3.所得税の全部又は一部の軽減(確定申告)
災害により、住宅や家財に損害を受けた場合は確定申告を行うことで雑損控除又は災害減免法のいずれか有利な方の適用を受けることができます。
(1)雑損控除
雑損控除の対象となる資産の範囲等 : 住宅及び家財を含む生活に通常必要な資産
損失の発生原因 : 災害、盗難、横領による損失
控除額の計算 : 雑損控除として控除できる金額は、次の(a)(b)のいずれか多い方の金額です。
(a)損害金額-所得金額の10分の1
(b)損害金額のうちの災害関連支出の金額-5万円
※災害関連支出の金額とは災害により滅失した住宅、家財などを取壊し又は除去するために支出した金額などです
控除額が所得金額を超え、1年で控除できない場合には翌年以降3年間繰り越して各年の所得金額から控除できます。
(2)災害減免法
災害減免法の対象となる資産の範囲等 : 住宅及び家財
災害による損失(損害金額が住宅又は家財の価額の1/2以上であることが必要です)
損失の発生原因 : 災害よる損失
所得税の免除・軽減額 : 災害減免法の免除・軽減額は以下のように所得金額によって決まります。
(3)雑損控除と災害減免法の比較
雑損控除と災害減免法の計算方法を比較すると、所得が500万円以下の人は災害減免法を選択したほうが有利なように感じます。
しかし、災害減免法は、当年の所得税だけを軽減・免除するものです。
損害額が1年で控除できない場合は、損害の繰り越しができる雑損控除を選択するほうが有利なようです。
(4)保険金等と損害金額
損害金額とは資産に生じた損害の金額から、保険金や損害賠償金などによって補填される金額を控除した金額をいいます。

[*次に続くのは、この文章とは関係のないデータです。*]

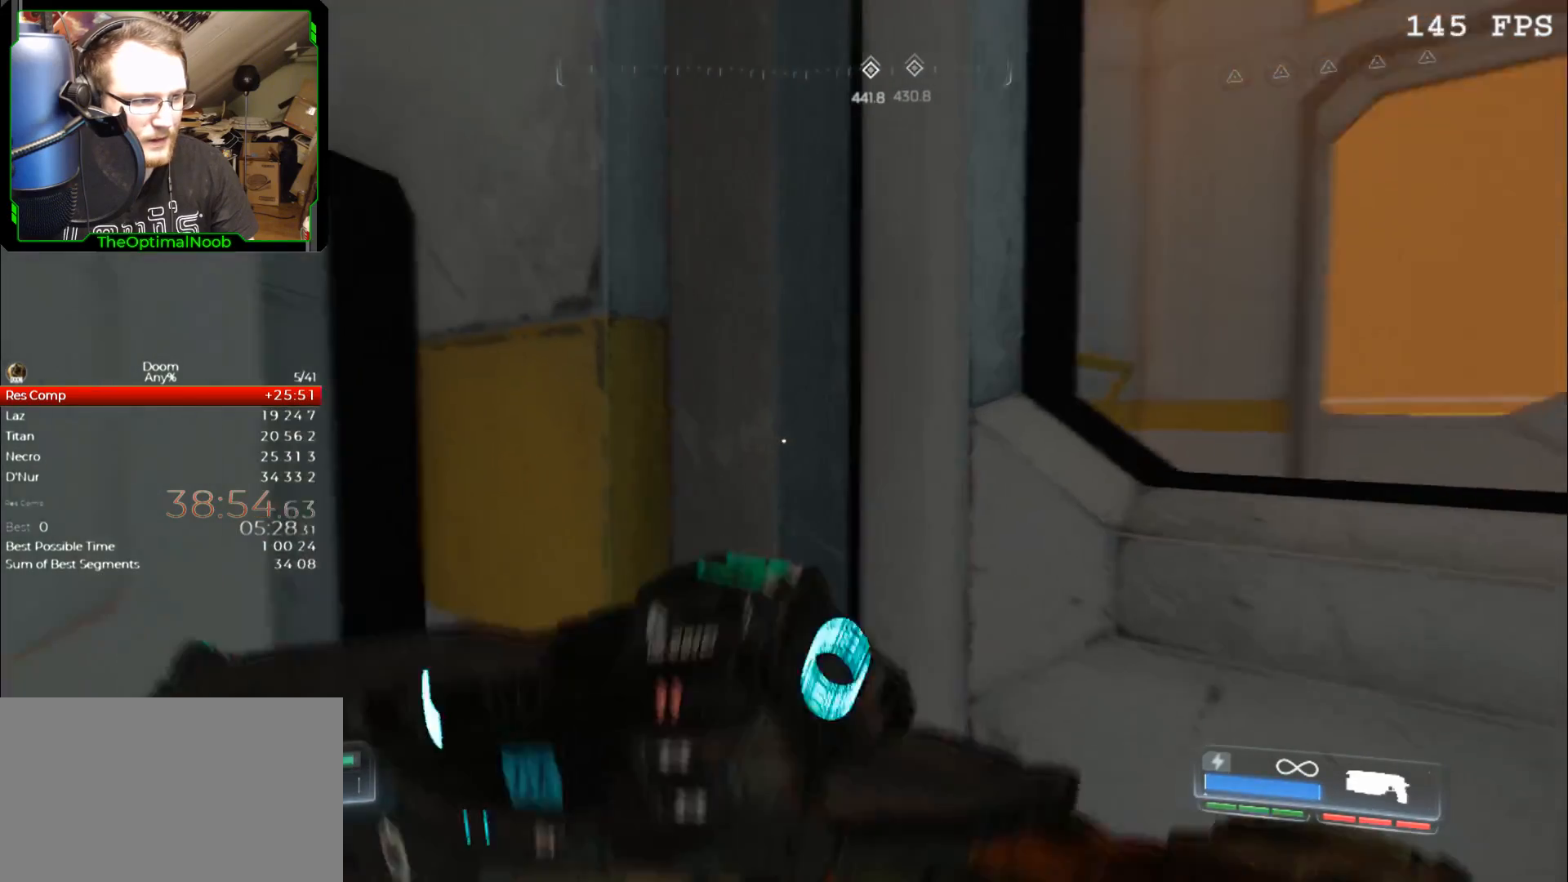
{"keys": ["shift"], "mouse": ["right"], "events": [[33, "mouse_right", "up"], [133, "d", "down"], [133, "w", "down"], [167, "mouse_right", "down"], [233, "d", "up"], [233, "w", "up"], [267, "mouse_right", "up"], [300, "d", "down"], [300, "w", "down"], [400, "d", "up"], [400, "mouse_right", "down"], [400, "w", "up"]]}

義援金や災害弔慰金、支援金などは資産の損害の補填を目的とするものではないことから、その金額を控除する必要はありません。
(5)雑損控除又は災害減免法を受けるための手続き
雑損控除や災害減免法の適用を受けるには、確定申告を行う必要があります。
確定申告書への一定の記載事項や必要な書類はそれぞれ異なりますので、ご注意ください。
どちらを適用した方が有利なのか?申告する際の必要書類は十分なのか?詳細は税務署や専門家にお尋ねください。
(6)その他の税制上の措置
住宅借入金等特別控除の適用期間の特例や重複適用の特例のほか、住宅取得の際の贈与税についても特例措置が設けられています。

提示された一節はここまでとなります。